Anonymous asked:
How difficult is it working with the different VN engines? Is there not a standard for what engine to use?
Some are easy, some are tricky, some are impossible. It's not like Western-made VNs, where they're the product of a niche culture with only one real creation tool at their disposal. Japanese VNs use a decent variety of engines, and they all have different quirks to them.
KiriKiri2 is the engine that most Lilith games used, right up through TY2. It's about two decades old now—you may recognize it as the same engine used in games like Fate/stay night. As such, it's been pretty thoroughly cracked. The newer version, KiriKiri Z (used in Kurenai and Ochiru Hitozuma Animation), is harder to deal with, and for a time, your only option for patching it involved a confusing, buggy program with instructions written in Chinese. Lilith then changed to Artemis, for no apparent reason, and it works completely differently inside. And then finally, they switched to Vinos Player, which appears to be a proprietary engine, custom-made to convert KiriKiri2 code into useable HTML.
To compare, here's a difference between them. None of the first three engines can do word wrapping. There are some scraps of code, made by an old translation group, that I can stick into KiriKiri2 games to make them wrap properly. KiriKiri Z games don't seem to have anything like this, and I have to do all the word wrapping manually. Artemis, as I figured out by accident, has an interesting property where any phrase that has ruby text (which is to say, furigana above a word) gets treated as a singular entity, and shifted to the next line if there isn't enough room. So, due to the choice of fonts in TA0, and the formatting differences they caused, I had to devise a macro to encase just about every word in ruby code, while breaking after some punctuation marks, but not others.
I've also tried to work with other engines where either the necessary tools don't exist, or they don't work. I tried a Black Rainbow game, for instance, and couldn't extract anything useable from it. Some of them I've kind of half-figured out, but they're incredibly awkward. I really want to find a good means of patching UTAGE games, other than crappy text hooking. And it took me a long time to figure out how to successfully make a test patch for Djibril, in the QLIE engine. On top of these things, there are notorious issues that you have to deal with when replacing Japanese text with English text. In some games, the spacing goes haywire, and the game is left very hard to read. And depending on the engine, basic punctuation may have to be avoided. In fact, in some engines, even using a comma is enough to make the computer ignore the whole line of text, so working around these things can get very awkward, very fast.

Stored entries
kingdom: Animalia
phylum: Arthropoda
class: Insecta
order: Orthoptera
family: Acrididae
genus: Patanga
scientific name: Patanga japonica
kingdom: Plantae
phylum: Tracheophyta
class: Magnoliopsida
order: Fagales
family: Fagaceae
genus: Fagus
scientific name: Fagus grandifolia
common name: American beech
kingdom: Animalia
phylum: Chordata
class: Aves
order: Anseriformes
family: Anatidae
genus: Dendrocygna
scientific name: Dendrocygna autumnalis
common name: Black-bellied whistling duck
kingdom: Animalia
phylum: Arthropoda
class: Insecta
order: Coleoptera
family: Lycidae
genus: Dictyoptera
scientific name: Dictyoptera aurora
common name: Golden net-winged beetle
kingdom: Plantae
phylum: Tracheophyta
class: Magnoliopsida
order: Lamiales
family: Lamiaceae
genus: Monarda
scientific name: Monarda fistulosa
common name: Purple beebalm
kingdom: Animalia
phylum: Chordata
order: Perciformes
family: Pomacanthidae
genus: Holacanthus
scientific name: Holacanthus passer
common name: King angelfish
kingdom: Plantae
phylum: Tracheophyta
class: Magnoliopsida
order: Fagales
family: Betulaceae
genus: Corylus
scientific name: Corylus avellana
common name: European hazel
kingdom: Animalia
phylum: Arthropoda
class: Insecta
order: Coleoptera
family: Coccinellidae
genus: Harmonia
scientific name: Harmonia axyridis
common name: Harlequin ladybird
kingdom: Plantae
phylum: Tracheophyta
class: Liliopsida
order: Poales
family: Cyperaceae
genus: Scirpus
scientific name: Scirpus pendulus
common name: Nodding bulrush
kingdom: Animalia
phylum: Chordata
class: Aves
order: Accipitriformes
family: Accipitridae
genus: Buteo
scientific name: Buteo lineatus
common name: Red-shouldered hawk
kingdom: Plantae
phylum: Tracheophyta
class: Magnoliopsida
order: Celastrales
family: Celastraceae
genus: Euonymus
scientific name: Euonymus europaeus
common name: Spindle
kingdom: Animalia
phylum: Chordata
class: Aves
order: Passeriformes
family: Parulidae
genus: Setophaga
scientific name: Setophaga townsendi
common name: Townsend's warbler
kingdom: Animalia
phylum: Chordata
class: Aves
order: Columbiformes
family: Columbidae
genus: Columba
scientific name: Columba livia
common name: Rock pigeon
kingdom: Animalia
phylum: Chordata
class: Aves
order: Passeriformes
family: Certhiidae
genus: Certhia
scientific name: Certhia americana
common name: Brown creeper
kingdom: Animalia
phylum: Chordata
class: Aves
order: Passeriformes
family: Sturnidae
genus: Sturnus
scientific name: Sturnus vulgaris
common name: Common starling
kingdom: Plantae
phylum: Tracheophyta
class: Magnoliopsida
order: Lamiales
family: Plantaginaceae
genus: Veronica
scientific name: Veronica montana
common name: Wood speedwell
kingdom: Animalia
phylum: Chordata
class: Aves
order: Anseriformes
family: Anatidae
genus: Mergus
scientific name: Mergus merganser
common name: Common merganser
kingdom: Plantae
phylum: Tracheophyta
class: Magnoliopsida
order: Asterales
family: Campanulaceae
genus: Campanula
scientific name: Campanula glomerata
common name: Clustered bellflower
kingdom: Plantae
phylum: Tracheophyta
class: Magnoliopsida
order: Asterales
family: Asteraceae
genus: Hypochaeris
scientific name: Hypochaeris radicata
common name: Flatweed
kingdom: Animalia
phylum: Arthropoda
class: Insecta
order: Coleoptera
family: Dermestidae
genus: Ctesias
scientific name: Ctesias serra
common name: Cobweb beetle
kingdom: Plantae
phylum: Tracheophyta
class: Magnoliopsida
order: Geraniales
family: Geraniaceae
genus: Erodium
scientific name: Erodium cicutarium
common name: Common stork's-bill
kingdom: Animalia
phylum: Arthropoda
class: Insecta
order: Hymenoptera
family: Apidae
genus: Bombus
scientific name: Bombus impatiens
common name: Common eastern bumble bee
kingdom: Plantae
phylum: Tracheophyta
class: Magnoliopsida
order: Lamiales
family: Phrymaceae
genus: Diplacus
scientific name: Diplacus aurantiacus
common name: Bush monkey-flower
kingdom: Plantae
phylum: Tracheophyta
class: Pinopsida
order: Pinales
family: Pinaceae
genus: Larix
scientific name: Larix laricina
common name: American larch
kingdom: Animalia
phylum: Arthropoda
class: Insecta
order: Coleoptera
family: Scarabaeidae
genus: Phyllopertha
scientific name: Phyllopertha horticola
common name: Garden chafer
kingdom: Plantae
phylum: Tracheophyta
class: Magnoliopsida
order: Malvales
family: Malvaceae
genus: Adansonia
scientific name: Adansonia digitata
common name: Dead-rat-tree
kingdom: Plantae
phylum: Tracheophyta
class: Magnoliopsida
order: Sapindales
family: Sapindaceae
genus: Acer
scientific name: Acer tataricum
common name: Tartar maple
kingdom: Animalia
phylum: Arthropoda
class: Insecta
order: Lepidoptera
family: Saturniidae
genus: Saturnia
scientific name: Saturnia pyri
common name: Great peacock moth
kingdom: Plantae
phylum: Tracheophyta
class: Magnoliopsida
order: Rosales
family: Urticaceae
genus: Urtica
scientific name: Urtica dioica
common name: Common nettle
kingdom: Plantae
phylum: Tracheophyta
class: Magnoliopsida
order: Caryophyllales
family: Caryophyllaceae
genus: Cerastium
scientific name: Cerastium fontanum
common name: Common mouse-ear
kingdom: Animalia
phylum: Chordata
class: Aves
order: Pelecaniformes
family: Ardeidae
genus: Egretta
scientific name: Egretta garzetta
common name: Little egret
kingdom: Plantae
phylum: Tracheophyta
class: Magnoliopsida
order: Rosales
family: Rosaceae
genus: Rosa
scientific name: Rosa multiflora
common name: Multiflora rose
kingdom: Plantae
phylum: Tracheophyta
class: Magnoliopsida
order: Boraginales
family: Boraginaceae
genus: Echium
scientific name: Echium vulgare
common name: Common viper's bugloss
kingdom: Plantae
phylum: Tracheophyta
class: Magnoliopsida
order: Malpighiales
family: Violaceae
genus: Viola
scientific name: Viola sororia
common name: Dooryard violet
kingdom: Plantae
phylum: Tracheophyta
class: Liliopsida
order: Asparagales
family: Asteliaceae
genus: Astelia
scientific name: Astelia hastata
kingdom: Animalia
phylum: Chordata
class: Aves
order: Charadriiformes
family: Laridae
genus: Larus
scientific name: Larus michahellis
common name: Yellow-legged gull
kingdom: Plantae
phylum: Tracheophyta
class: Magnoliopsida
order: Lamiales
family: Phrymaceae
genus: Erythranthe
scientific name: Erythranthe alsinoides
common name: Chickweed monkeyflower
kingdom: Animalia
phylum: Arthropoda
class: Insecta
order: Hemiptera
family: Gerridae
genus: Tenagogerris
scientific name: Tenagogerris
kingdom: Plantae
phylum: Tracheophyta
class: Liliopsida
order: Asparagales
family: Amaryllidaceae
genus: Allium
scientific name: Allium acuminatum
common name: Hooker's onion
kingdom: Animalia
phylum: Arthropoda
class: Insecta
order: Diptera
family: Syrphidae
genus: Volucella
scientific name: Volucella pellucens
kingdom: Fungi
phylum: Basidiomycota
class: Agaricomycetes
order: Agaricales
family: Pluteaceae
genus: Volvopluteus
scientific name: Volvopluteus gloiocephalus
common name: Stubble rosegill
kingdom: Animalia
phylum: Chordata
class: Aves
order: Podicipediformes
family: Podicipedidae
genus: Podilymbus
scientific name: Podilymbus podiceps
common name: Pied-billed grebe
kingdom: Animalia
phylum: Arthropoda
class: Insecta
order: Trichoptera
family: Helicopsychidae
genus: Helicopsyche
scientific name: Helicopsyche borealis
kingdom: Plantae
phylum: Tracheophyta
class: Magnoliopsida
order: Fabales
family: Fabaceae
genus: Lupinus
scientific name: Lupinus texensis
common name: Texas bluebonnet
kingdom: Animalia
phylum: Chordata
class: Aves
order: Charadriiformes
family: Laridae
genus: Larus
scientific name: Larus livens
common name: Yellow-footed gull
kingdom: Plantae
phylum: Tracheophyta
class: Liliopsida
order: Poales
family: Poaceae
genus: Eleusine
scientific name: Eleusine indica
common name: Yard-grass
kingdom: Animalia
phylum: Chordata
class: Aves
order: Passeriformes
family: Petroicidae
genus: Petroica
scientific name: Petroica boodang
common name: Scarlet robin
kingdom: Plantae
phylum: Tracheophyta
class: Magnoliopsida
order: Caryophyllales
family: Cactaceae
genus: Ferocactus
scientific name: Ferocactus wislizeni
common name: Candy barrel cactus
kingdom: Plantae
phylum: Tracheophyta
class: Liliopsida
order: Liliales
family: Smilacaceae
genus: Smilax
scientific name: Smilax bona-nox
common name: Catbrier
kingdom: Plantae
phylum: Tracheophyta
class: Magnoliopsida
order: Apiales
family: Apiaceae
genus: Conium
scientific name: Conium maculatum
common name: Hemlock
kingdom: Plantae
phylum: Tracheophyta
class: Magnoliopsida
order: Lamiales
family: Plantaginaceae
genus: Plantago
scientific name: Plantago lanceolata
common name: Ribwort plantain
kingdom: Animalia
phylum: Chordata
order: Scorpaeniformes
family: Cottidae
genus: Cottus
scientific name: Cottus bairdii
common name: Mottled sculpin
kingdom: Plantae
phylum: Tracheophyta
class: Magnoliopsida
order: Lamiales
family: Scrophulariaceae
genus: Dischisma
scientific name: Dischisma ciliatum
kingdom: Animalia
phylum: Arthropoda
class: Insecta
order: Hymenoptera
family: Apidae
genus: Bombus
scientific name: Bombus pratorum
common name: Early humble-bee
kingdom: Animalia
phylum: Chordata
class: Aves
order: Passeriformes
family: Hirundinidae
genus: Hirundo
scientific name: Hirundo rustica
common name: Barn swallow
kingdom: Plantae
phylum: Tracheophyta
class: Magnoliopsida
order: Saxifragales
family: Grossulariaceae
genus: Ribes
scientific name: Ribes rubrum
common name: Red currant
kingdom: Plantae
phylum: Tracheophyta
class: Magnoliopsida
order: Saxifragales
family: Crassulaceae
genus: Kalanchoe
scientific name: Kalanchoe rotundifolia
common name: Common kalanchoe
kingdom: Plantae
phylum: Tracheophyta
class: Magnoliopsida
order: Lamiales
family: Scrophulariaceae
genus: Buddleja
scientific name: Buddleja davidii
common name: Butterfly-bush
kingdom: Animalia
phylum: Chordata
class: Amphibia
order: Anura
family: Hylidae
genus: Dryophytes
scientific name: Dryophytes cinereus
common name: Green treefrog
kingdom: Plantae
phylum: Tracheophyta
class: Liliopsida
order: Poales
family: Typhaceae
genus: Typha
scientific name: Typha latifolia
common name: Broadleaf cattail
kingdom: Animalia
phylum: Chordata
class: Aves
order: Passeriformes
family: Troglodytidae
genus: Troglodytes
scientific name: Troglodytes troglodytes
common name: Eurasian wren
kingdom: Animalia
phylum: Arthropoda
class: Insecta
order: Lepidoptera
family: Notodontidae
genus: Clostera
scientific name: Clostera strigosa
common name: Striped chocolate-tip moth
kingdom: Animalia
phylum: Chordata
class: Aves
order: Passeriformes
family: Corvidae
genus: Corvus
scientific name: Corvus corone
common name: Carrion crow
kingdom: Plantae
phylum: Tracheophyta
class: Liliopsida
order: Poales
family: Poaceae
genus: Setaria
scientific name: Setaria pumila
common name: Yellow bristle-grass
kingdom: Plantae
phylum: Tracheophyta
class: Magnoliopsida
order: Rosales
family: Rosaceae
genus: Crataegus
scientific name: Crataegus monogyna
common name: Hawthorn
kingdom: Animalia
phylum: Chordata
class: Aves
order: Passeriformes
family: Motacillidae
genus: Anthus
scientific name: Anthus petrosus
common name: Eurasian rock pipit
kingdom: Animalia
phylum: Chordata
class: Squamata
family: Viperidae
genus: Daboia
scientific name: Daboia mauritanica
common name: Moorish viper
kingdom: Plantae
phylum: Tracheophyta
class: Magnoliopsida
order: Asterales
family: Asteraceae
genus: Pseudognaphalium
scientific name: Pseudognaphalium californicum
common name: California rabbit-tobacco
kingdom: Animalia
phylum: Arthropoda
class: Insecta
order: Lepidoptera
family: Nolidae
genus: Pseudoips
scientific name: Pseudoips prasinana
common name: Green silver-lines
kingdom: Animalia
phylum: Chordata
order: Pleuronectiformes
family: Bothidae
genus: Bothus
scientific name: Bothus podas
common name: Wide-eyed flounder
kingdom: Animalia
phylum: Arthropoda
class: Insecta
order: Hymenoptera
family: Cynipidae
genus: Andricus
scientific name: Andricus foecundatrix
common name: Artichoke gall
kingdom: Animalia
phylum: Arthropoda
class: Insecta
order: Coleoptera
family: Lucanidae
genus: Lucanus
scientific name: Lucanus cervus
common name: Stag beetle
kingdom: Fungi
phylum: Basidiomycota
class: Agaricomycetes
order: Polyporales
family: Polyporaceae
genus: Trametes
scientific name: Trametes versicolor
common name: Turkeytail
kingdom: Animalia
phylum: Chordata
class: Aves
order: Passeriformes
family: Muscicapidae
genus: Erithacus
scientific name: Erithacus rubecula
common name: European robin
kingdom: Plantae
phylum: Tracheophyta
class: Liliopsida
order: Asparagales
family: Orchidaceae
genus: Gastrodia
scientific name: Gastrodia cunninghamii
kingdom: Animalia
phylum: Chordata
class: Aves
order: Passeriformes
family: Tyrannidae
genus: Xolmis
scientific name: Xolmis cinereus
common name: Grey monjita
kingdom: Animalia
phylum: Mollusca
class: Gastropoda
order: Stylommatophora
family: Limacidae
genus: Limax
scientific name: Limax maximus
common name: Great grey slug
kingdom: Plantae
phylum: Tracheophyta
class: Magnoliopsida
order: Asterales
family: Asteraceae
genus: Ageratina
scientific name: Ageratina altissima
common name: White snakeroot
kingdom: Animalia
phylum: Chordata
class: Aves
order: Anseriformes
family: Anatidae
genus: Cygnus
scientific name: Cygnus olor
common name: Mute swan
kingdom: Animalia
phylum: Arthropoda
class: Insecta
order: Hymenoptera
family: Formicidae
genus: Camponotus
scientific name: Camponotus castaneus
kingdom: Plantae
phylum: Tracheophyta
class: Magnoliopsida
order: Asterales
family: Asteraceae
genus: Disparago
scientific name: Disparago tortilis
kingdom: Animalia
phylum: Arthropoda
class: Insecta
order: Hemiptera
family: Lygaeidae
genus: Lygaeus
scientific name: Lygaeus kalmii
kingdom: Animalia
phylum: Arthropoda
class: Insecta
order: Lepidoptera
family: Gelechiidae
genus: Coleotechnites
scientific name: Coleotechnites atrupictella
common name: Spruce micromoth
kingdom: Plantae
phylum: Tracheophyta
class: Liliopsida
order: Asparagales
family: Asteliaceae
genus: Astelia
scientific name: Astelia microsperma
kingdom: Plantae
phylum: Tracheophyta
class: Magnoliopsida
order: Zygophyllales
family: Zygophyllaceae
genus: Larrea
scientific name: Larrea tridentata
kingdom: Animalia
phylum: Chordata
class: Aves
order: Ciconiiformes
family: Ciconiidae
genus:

:: INSTRUCTIONS TO FOLLOW ::
List every game engine named in the text on visual novel engines.

:: ANSWER SPACE ::
KiriKiri2, KiriKiri Z, Artemis, Vinos Player, UTAGE, QLIE